FAQ: La Nacion interview in English

Paul Bradshaw: “La falta de datos puede ser la historia en sí misma”
Periodista británico y docente, propone mirar donde otros no miran: los silencios estadísticos, los vacíos oficiales y las voces excluidas pueden ser claves para revelar problemas sistémicos

Earlier this month I was interviewed for a feature about data journalism in the Argentina newspaper La Nacion. Here are the full questions and answers, in English, published as part of the FAQ series.

Data journalism is often associated with numbers and statistics, but how can journalists ensure that the human element remains at the core of their storytelling?
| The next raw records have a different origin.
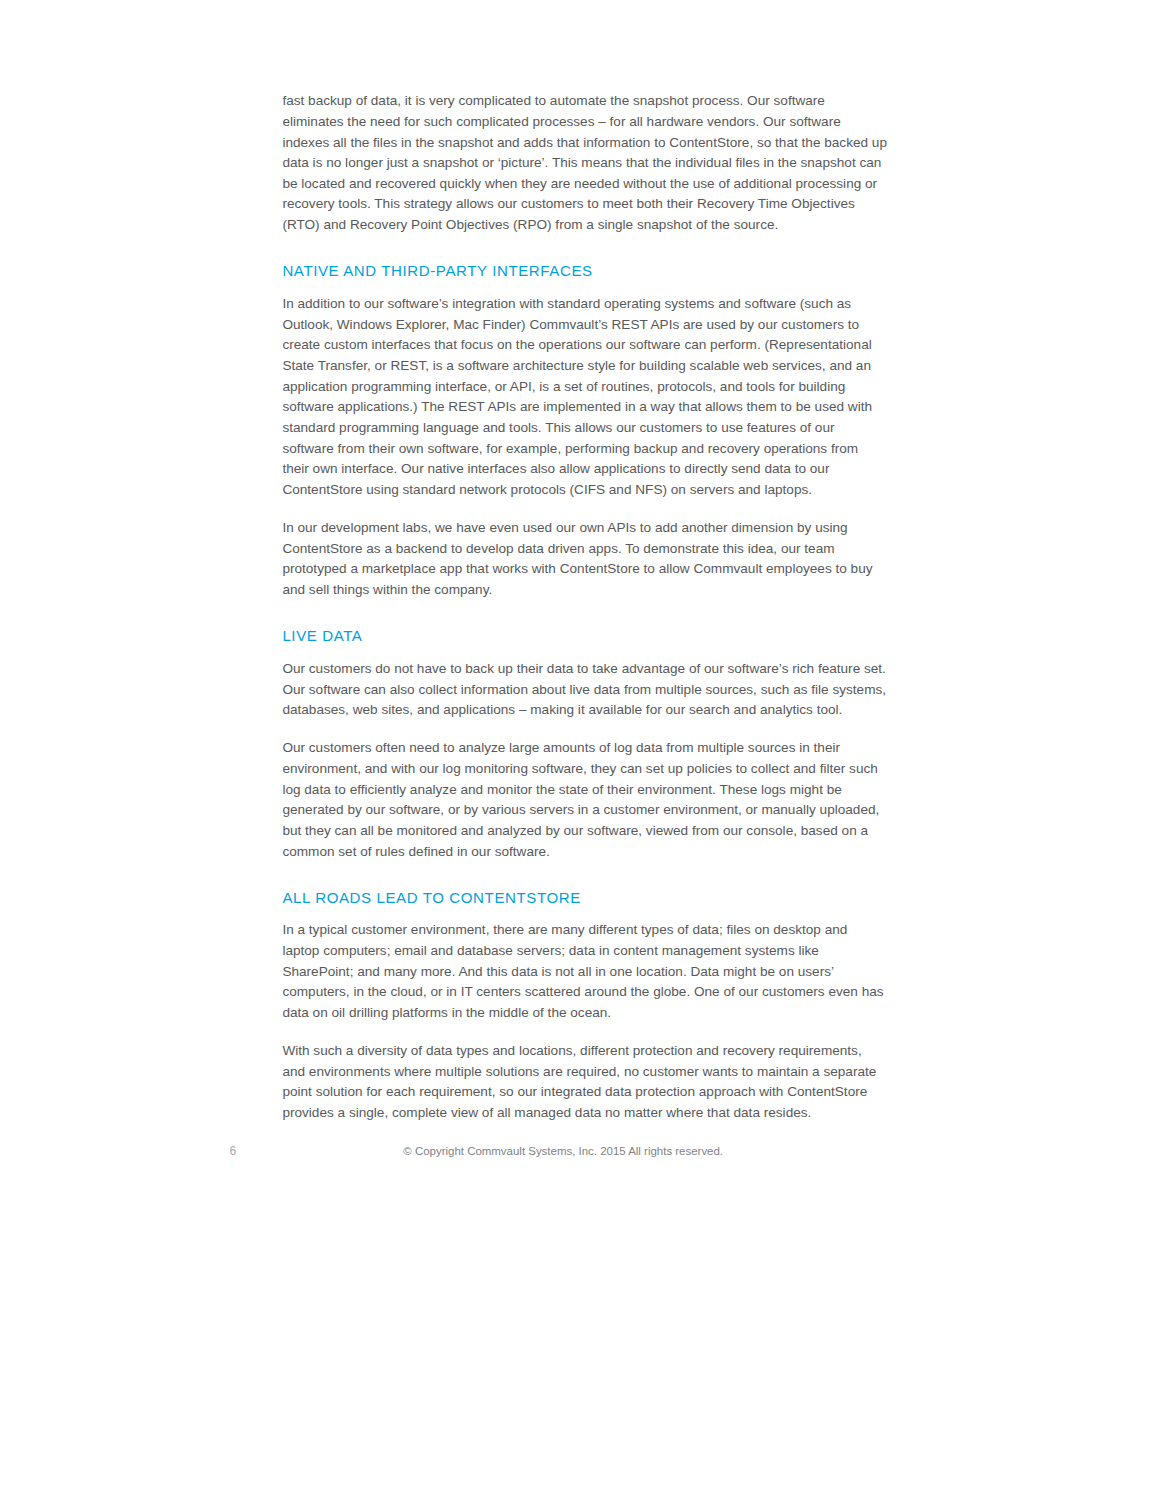fast backup of data, it is very complicated to automate the snapshot process. Our software eliminates the need for such complicated processes – for all hardware vendors. Our software indexes all the files in the snapshot and adds that information to ContentStore, so that the backed up data is no longer just a snapshot or ‘picture’. This means that the individual files in the snapshot can be located and recovered quickly when they are needed without the use of additional processing or recovery tools. This strategy allows our customers to meet both their Recovery Time Objectives (RTO) and Recovery Point Objectives (RPO) from a single snapshot of the source.
Native and Third-Party Interfaces
In addition to our software’s integration with standard operating systems and software (such as Outlook, Windows Explorer, Mac Finder) Commvault’s REST APIs are used by our customers to create custom interfaces that focus on the operations our software can perform. (Representational State Transfer, or REST, is a software architecture style for building scalable web services, and an application programming interface, or API, is a set of routines, protocols, and tools for building software applications.) The REST APIs are implemented in a way that allows them to be used with standard programming language and tools. This allows our customers to use features of our software from their own software, for example, performing backup and recovery operations from their own interface. Our native interfaces also allow applications to directly send data to our ContentStore using standard network protocols (CIFS and NFS) on servers and laptops.
In our development labs, we have even used our own APIs to add another dimension by using ContentStore as a backend to develop data driven apps. To demonstrate this idea, our team prototyped a marketplace app that works with ContentStore to allow Commvault employees to buy and sell things within the company.
Live Data
Our customers do not have to back up their data to take advantage of our software’s rich feature set. Our software can also collect information about live data from multiple sources, such as file systems, databases, web sites, and applications – making it available for our search and analytics tool.
Our customers often need to analyze large amounts of log data from multiple sources in their environment, and with our log monitoring software, they can set up policies to collect and filter such log data to efficiently analyze and monitor the state of their environment. These logs might be generated by our software, or by various servers in a customer environment, or manually uploaded, but they can all be monitored and analyzed by our software, viewed from our console, based on a common set of rules defined in our software.
All Roads Lead to ContentStore
In a typical customer environment, there are many different types of data; files on desktop and laptop computers; email and database servers; data in content management systems like SharePoint; and many more. And this data is not all in one location. Data might be on users’ computers, in the cloud, or in IT centers scattered around the globe. One of our customers even has data on oil drilling platforms in the middle of the ocean.
With such a diversity of data types and locations, different protection and recovery requirements, and environments where multiple solutions are required, no customer wants to maintain a separate point solution for each requirement, so our integrated data protection approach with ContentStore provides a single, complete view of all managed data no matter where that data resides.
6
© Copyright Commvault Systems, Inc. 2015 All rights reserved.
Data and the human element of stories go hand in hand: data can often give us a lead on how things are changing, or the scale of an issue, which places are falling behind, or where there is unfair variation — then we need humans to tell us why, and what the impact of those events are. Data tells us why something matters; humans tell us why we should care. 
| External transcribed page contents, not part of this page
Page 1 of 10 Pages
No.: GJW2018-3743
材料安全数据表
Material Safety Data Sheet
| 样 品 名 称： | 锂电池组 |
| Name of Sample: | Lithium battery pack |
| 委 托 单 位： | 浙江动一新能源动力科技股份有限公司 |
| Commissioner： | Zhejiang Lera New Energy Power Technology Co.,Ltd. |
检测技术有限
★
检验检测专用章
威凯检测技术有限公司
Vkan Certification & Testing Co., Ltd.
Without data, a human story can end up as an anecdote that can be dismissed by those in power as bad luck or the result of a ‘bad apple’. Seeking out data on how many other people are affected, or whether there is an increase in the events being described, makes for a much more engaging story about systemic issues, which is much harder to dismiss.

And if there’s no data — or flawed data — then that’s important to report too: no data means people have no voice, and flawed data means they’re not being clearly heard.
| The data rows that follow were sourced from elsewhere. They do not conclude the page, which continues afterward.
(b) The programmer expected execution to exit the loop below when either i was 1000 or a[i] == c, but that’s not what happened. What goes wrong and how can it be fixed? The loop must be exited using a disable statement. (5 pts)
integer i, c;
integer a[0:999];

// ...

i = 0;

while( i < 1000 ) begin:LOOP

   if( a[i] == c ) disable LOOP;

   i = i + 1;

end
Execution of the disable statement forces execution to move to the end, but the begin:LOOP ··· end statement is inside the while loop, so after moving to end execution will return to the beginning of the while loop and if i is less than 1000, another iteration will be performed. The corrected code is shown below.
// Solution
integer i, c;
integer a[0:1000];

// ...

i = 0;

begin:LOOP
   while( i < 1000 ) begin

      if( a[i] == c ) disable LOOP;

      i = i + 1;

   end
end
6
Data helps us identify where we should be looking for interviews or case studies (for example the worst areas or most successful projects), and it empowers us to ask the right questions of those in power: instead of asking them what is happening and merely reporting what they say, we can ask them what they are doing about a problem or trend we have already identified.

Put another way, it allows us to move past “he said, she said” reporting to establishing which person’s version of events is better supported by the data. 

How should journalists approach AI-driven events, such as algorithmic decisions in finance or automated political propaganda?

Many news organisations’ earliest experiments with generative AI have been around using it to produce news, with generally awful results. A common mistake is to misunderstand AI’s inherently probabilistic nature: what most AI does is predict a sequence of words. It is very good at those predictions: in 95% of cases that sequence of words may turn out to also be a true statement. But if 5% of statements are not, that’s a problem if your main value proposition is 100% accuracy.

It doesn’t mean that AI can’t have a role, but it does mean additional costs in engineering and editing.

Even basic translation and summarisation tasks face this challenge, so we are likely to see a lot of job displacement as organisations shift resources from gathering information and writing, to roles more focused on design, adaptation and verification.

In terms of AI-driven events, algorithmic decision making has been subject to journalistic scrutiny for over a decade, with organisations like ProPublica pioneering the field of Algorithmic Accountability.

It’s clear that the design and implementation of AI-based systems is an exercise of power which should be treated like any other. What’s interesting for me is that in many ways AI makes systemic problems much more visible, because an organisation is essentially codifying what might previously have been more implicit.

Crime enforcement might always have been biased, for example, but an algorithm encodes that bias and makes it easier to highlight (it also makes it easier for people to blame the algorithm, rather than the systemic biases it was trained on, so we need to push back on that more).

Automatically generated content is another fast-growing frontier where perhaps the AI arms race between journalists and propagandists is most pronounced. It’s one reason why I believe journalists can’t ignore AI: if you are in an information war and don’t at least understand the weapons your opponents are using, then you are at a marked disadvantage. Operating at the same scale as misinformation agents, and detecting the patterns of their work, is going to require some form of AI-augmented journalism.

More journalists are becoming freelancers or forming independent investigative teams. How does this impact the future of data journalism?

Data journalism requires a lot of flexibility and there is constant technical experimentation, so independence can open up opportunities to innovate and develop. But obviously the freedom of operating outside a large legacy media organisation means you have less protection, reduced access to sources, and it can be harder to get impact with your work. 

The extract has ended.